Hayley Chapman

Personal information
- Nickname: Halez
- Nationality: Australian
- Born: 19 January 1992 (age 34) Balaklava, South Australia
- Height: 168 cm (5 ft 6 in) (2012)
- Weight: 54 kg (119 lb) (2012)

Sport
- Country: Australia
- Sport: Sport shooting
- Club: Balaklava Sports Shooting Club

= Hayley Chapman =

Australian sport shooter

Hayley Chapman (born 19 January 1992) is an Australian sport shooter who represented Australia at the 2012 Summer Olympics in shooting in the 25m pistol event where she placed 34th out of 39.

==Personal==
Chapman was born on 19 January 1992 in Balaklava, South Australia. She grew up on a farm in Hoyleton, South Australia and attended Horizon Christian School for primary and secondary school. In 2011, she enrolled at the University of South Australia in a Bachelor of Management and Marketing course. As of 2012, she lives in Hoyleton, South Australia.

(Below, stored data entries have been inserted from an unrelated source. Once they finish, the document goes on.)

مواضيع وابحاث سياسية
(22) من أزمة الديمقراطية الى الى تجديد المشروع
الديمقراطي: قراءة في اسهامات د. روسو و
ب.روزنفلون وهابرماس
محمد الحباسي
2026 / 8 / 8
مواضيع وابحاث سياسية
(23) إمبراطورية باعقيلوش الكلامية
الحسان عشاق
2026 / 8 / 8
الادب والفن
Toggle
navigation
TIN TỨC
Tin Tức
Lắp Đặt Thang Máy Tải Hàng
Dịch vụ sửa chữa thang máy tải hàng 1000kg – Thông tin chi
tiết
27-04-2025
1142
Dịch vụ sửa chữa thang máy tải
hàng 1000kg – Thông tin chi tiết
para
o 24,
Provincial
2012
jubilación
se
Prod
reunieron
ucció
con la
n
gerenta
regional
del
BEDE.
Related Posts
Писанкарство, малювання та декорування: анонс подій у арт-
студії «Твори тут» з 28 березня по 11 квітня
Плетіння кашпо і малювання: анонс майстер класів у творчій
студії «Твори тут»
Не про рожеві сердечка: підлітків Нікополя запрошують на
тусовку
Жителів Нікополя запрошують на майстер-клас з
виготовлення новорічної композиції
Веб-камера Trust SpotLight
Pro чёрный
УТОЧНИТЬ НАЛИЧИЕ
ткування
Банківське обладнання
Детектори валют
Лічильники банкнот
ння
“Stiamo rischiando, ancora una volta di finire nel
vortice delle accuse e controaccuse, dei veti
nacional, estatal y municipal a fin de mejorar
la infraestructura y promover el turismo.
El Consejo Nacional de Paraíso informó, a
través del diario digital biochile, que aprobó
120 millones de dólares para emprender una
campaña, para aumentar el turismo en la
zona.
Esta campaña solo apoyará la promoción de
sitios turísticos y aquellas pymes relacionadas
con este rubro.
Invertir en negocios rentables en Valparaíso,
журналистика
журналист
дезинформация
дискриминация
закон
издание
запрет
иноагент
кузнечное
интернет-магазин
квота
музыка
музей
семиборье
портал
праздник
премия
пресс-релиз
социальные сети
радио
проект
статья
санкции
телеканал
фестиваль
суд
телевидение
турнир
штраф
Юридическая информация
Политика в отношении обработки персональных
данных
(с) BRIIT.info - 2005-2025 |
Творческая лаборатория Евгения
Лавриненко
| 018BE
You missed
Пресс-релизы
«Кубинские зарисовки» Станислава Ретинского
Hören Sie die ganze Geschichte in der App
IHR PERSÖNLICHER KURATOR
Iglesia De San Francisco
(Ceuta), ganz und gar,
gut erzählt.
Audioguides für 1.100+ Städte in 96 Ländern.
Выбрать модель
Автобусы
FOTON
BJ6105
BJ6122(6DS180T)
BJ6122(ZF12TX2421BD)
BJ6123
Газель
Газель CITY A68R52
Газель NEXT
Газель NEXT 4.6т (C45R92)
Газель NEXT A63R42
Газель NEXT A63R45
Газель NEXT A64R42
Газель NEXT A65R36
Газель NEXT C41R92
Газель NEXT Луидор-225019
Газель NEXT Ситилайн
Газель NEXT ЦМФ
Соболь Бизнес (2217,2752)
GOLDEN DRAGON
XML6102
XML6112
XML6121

Chapman is 168 cm tall. Her father is David Chapman, who has also represented Australia in sports shooting at the Olympics.

==Shooting==
Chapman is a sport shooter specialising in pistol shooting. She started the sport in 2006. She is a member of the Balaklava Sports Shooting Club, and held shooting scholarships with the South Australian Sports Institute and South Australia Rifle Pistol Association. She was coached by her father. Since 2008, she has also been coached by Anatoly Babushkin. She was a member of the Australian shooting development squad, which aimed to prepare her for the 2012 Summer Olympics.

At the 2008 Youth Commonwealth Games in India, Chapman won a bronze medal. That year, she competed in the Junior Women's National Championship, where she finished first in the 10m air pistol event. At the 2008 Australian Cup, she finished fourth in the women's open division 10m air pistol event. At the 2011 World Cup 4 in Munich, Germany, she finished 73rd in the 25m pistol event. In the 10m air pistol event, she finished 118th with a score of 362.

===Olympics===
Chapman was selected to represent Australia at the 2012 Summer Olympics in shooting in the 25 metre pistol event. As a twenty-year-old, she was nominated to compete alongside her father in London, the first time an Australian father-daughter pair competed in the Olympics at the same Games. She qualified at a Munich-based World Cup event in June, the last available event open to earn a spot.

=== 2014 Commonwealth Games ===
She competed in the women's 25 m pistol event at the 2014 Commonwealth Games.